Linear Algebra

Question 1

What does it mean for a matrix A to be symmetric?

Answer 1

A = A’

Question 2

A’ + B’ = ?

Answer 2

(A+B)’

Question 3

What is another name for dot product and what is it?

Answer 3

Inner product and you multiply each element of a vector with the other vector and then sum the results

Question 4

A(BC) =
A(B+C) =
(A+B)C = 
(AB)' =
(x1+x2)'y =

Answer 4

= (AB)C
= AB+ AC
= AC + BC
= B'A'
= x1'y + x2'y

Question 5

What is the trace of a matrix? [ TRACE(A) = TR(A) ]

Answer 5

The sum of the diagonal entries.

Question 6

(AB)^-1 = ?

Answer 6

B^-1 * A^-1

Question 7

det(A^-1) = ?

Answer 7

1/det(A)

Question 8

When are two vectors orthogonal?

Answer 8

When their dot product is 0

Question 9

What is a span

Answer 9

The set of all linear combinations of x1 to xn

Question 10

What is the norm of a vector (Euclidean length)?
||x|| = ?
||x||^2 =?

Answer 10

||x|| = Sqrt(sum i to n (x_i) ^2)
||x|| = sqrt(x'x)
||x||^2 = x'x

Question 11

Norm of a matrix A?

||A|| = ?

Answer 11

sqrt(sum i to n, sum j to m, x_ij^2)

Question 12

Quadratic form for a vector x associated with a matrix A?

Answer 12

x’Ax

Question 13

When is a matrix A positive definite?
When is a matrix A negative definite?
When is a matrix A positive semi-definite?
When is a matrix A negative semi-definite?

Answer 13

x’Ax > 0
x’Ax < 0
x’Ax >= 0
x’Ax <= 0

Question 14

What is the Range of an m by n matrix A?

Answer 14

The span of the n columns of A

Question 15

What is the Rank of a matrix A

Answer 15

The number of linearly independent columns

Question 16

What is the null space of a m by n matrix A?

Answer 16

the set of all n-dimensional vectors that equal the n-dimensional zero vector (the vector where every entry is 0) when multiplied by A

Question 17

What nullity of a matrix A

Answer 17

The dimension of the nullspace of A

Question 18

What is the rank nullity theorem?

Answer 18

Rank(A) + Nullity(A) = n

Question 19

What is the projection of a vector x onto the vector space J?

Answer 19

It is the vector v in space J that minimized |x-v|

Question 20

Eigenvector of a matrix

Eigenvalue

Answer 20

An eigenvector of a matrix A is a vector whose product when multiplied by the matrix is a scalar multiple of itself.
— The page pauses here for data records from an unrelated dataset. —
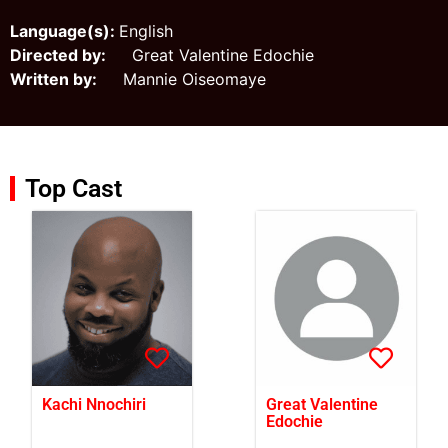
Language(s):
English
Directed by:
Great Valentine Edochie
Written by:
Mannie Oiseomaye
Top Cast
Kachi Nnochiri
Great Valentine
Edochie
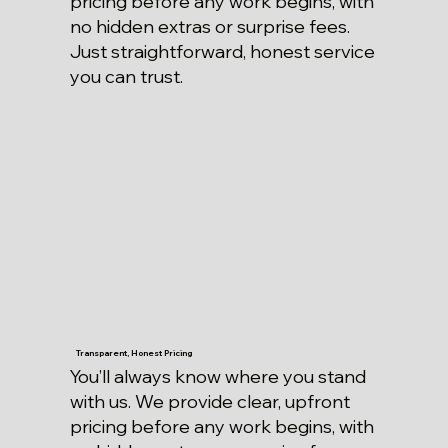
pricing before any work begins, with
no hidden extras or surprise fees.
Just straightforward, honest service
you can trust.
Transparent, Honest Pricing
You’ll always know where you stand
with us. We provide clear, upfront
pricing before any work begins, with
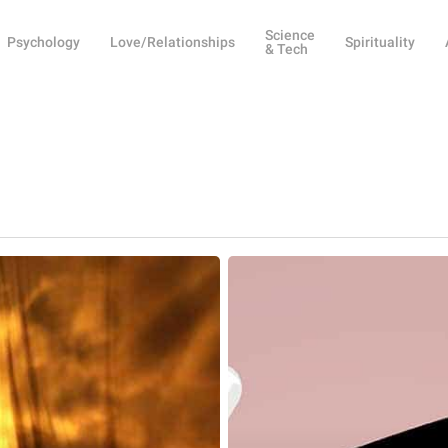
Science
Psychology
Love/Relationships
Spirituality
& Tech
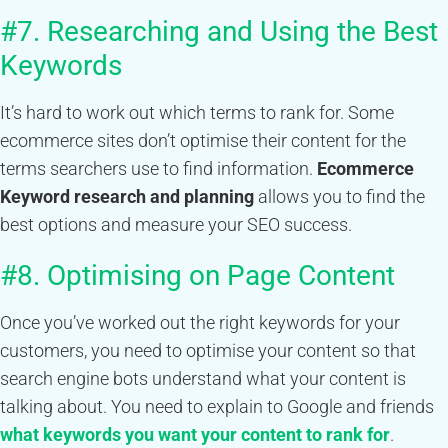
#7. Researching and Using the Best
Keywords
It’s hard to work out which terms to rank for. Some
ecommerce sites don’t optimise their content for the
terms searchers use to find information.
Ecommerce
Keyword research and planning
allows you to find the
best options and measure your SEO success.
#8. Optimising on Page Content
Once you’ve worked out the right keywords for your
customers, you need to optimise your content so that
search engine bots understand what your content is
talking about. You need to explain to Google and friends
what keywords you want your content to rank for
.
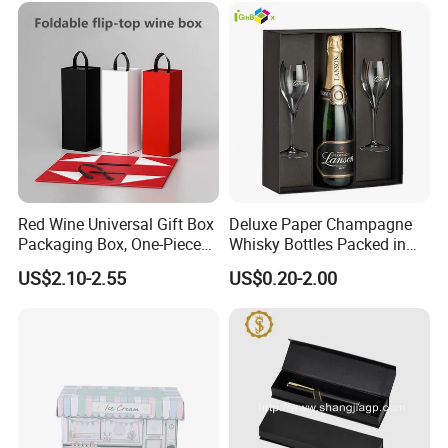
Our Service
For Cosmetics Corrugated Counter Display Box With
Custom Printing
Red Wine Universal Gift Box
Deluxe Paper Champagne
Packaging Box, One-Piece
Whisky Bottles Packed in
Folding Box, Hand-Held Box
Hard Boxes
US$2.10-2.55
US$0.20-2.00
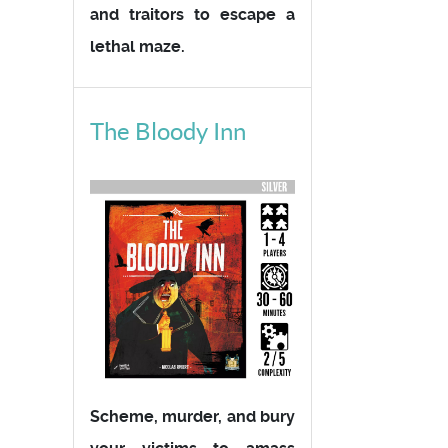
and traitors to escape a
lethal maze.
The Bloody Inn
Scheme, murder, and bury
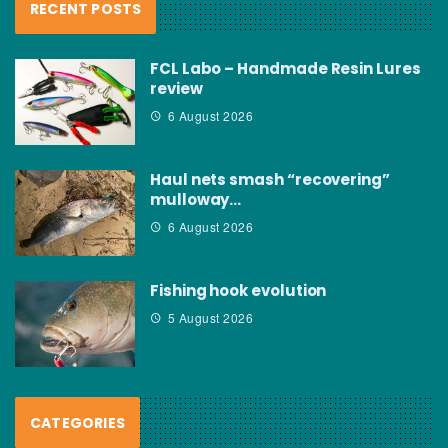
RECENT POSTS
FCL Labo – Handmade Resin Lures
review
6 August 2026
Haul nets smash “recovering”
mulloway…
6 August 2026
Fishing hook evolution
5 August 2026
CATEGORIES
The corresponding multiplier is often denoted as lambda and referred to as an eigenvalue.

In other words, if A is a matrix, v is a eigenvector of A, and lambda is the corresponding eigenvalue, then Av = Lambda*v.

Question 21

What is a basis of a vector space V?

Answer 21

A spanning set of vectors x1 to xk that is also linearly independent.

Question 22

What is the column space?

Answer 22

The column space is the space spanned by the columns of a matrix A. The rank of A is equal to the number of linearly independent columns of A.

Question 23

What does it mean for a matrix to be nonsingular?

Answer 23

The matrix has an inverse

Question 24

What is and how do we calculate it for vectors x and y?

Answer 24

That is suggesting the inner product of x and y and we calculate the inner product by doing x’y or y’x since they are vectors.

Question 25

What is the Euclidean distance between vectors x and y ?

Answer 25

||x - y||

Question 26

What is an orthonormal basis?

Answer 26

Two vectors are said to be orthonormal if they are orthogonal to one another and each has length one

Question 27

What does it mean for a matrix P to be idempotent?

Answer 27

PP = P

Question 28

What is consistency?

Answer 28

If a system has one or more solutions vectors then it is said to be consistent. Systems without an solutions are said to be inconsistent.